» The problem
Decide whether each statement below agrees with the football player biography. Answer yes or no for each, quoting the exact words from the biography that settle it. 1. Lanier was born in Lonoke County, Arkansas. 2. Lanier played quarterback for Sewanee. 3. Dan McGugin was the head coach at Sewanee.

» Source document
=======

Aubrey Falls "Laney" Lanier (February 18, 1888 – April 25, 1936) was a college football player.

Early years
Aubrey was born on February 18, 1888, in the city of Butler in Lonoke County, Arkansas, to Isaac Hill Lanier and Mary "Ellen" Cooper.

Sewanee
He was a halfback for the Sewanee Tigers of Sewanee: The University of the South from 1907 to 1910, thrice selected All-Southern. Vanderbilt head coach Dan McGugin rated him as one of the greatest he ever saw. Grantland Rice rated him amongst the best ever at punt returns.  He would catch punts whilst running at full speed. An all-time Sewanee team noted "Critics declare Aubrey Lanier the equal of Walter Eckersall as a safety man."

1907
McGugin said of Lanier in 1907 that he was "a star of purest ray, and came near winning the Vanderbilt game by his brilliant dashes after receiving punts."

=======

» Given data
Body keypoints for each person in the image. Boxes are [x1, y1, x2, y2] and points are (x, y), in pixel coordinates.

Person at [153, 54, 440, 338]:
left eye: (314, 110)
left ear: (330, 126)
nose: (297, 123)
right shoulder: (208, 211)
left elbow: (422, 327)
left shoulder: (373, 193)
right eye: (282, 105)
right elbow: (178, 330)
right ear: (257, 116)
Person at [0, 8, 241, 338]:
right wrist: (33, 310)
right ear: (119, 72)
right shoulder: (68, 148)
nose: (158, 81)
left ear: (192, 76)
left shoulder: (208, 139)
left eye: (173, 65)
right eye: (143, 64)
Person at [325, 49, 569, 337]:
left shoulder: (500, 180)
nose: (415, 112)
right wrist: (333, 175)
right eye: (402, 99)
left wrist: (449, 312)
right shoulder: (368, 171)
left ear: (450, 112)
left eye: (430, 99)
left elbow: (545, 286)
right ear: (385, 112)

=======

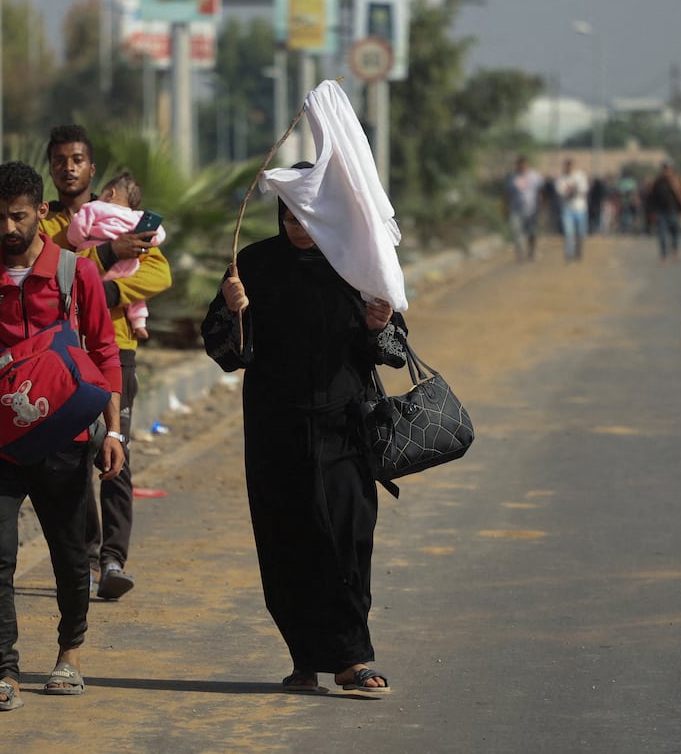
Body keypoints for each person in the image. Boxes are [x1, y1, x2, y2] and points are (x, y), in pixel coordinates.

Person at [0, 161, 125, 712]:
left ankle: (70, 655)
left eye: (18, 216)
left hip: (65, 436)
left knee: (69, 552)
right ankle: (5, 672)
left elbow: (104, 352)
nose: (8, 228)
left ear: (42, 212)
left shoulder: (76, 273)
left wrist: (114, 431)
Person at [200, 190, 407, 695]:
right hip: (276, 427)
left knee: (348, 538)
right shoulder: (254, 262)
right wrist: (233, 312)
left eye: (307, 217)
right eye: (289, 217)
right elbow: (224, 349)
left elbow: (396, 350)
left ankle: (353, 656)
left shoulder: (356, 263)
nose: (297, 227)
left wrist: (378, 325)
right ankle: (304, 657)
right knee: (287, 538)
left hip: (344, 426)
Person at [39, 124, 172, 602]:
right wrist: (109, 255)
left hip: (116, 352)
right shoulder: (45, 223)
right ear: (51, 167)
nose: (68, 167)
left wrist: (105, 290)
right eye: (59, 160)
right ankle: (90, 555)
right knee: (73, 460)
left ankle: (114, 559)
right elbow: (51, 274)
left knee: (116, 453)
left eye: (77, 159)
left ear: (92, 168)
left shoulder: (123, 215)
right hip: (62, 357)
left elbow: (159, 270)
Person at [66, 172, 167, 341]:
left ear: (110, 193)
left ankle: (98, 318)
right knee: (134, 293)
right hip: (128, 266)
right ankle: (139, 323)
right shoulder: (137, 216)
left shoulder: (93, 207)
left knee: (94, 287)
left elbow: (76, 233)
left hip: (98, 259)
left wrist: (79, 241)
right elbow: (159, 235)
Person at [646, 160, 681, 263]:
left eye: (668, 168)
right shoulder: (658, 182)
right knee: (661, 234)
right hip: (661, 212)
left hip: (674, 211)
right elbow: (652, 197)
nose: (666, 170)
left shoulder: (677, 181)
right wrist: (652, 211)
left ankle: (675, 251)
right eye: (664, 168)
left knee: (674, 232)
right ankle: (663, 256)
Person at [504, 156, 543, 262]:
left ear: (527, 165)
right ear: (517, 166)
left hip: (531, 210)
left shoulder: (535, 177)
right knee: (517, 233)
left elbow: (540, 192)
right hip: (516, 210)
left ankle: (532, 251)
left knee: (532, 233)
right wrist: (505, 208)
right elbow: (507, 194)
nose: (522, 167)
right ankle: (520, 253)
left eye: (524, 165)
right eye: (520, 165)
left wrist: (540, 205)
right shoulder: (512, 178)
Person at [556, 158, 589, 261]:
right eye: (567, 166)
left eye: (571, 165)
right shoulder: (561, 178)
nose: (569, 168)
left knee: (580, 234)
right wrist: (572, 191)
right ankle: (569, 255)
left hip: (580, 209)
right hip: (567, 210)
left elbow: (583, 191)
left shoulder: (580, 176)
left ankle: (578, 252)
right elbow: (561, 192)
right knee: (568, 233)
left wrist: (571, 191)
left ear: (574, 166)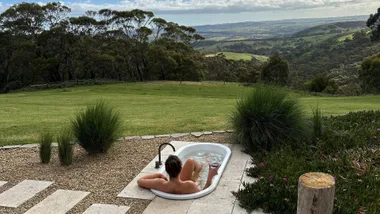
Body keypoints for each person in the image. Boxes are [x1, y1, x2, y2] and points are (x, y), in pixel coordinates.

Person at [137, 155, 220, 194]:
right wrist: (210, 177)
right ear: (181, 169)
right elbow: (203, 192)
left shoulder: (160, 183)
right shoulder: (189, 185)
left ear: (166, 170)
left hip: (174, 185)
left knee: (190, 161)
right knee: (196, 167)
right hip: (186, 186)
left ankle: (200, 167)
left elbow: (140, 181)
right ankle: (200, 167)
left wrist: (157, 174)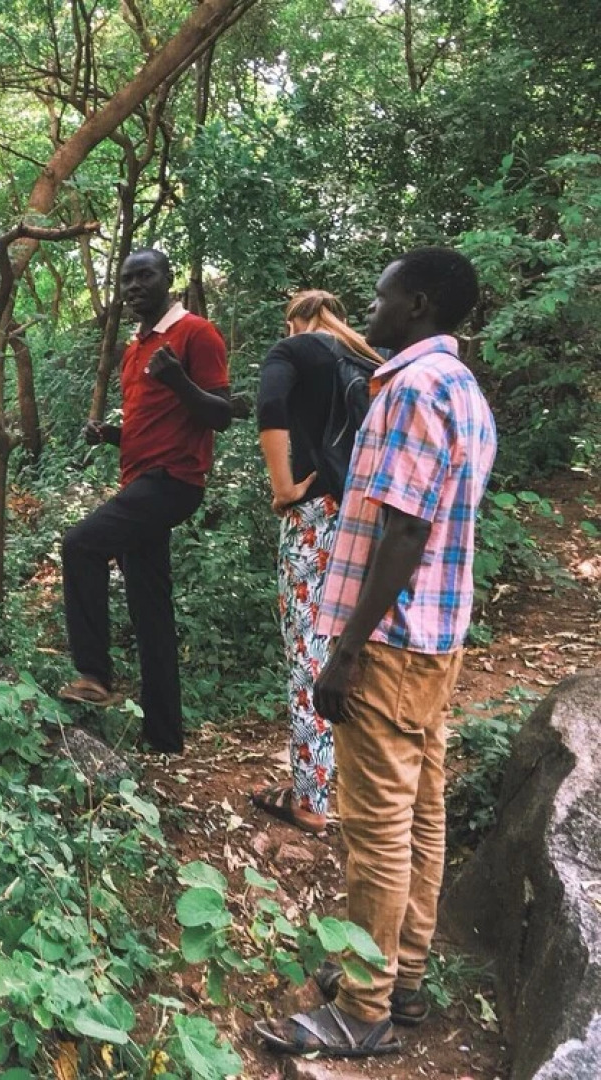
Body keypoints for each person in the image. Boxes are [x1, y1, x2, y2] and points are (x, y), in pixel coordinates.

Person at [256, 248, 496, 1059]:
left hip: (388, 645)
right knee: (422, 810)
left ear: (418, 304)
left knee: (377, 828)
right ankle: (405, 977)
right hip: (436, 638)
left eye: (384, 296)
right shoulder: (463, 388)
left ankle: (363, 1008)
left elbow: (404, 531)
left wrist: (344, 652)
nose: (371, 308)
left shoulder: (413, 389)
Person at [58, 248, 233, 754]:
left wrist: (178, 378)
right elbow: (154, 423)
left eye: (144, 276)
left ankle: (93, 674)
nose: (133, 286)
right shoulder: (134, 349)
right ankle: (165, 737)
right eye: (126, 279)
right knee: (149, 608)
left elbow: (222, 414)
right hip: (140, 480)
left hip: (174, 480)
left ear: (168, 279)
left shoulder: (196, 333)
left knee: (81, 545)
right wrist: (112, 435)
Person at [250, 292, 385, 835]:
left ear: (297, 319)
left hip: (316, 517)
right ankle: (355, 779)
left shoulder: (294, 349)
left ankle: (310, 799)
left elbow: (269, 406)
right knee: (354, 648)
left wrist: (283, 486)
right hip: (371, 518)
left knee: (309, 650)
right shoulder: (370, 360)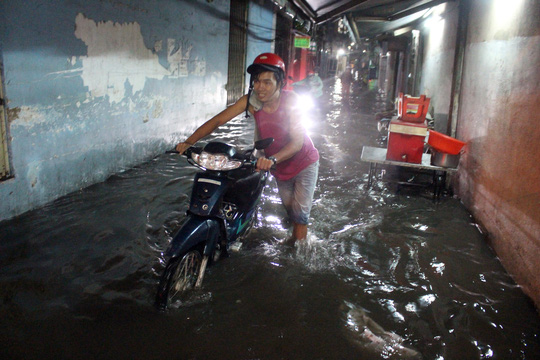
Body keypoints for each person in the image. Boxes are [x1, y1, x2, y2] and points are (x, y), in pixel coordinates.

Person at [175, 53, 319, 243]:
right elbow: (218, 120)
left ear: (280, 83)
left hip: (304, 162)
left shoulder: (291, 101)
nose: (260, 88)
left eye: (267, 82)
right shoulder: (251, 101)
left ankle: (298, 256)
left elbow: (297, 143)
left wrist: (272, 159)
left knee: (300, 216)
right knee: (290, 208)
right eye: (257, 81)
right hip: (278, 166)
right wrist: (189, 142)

=======

» Expected output
1. Yes: "in the city of Butler in Lonoke County, Arkansas"
2. No: "He was a halfback for the Sewanee Tigers"
3. No: "Vanderbilt head coach Dan McGugin"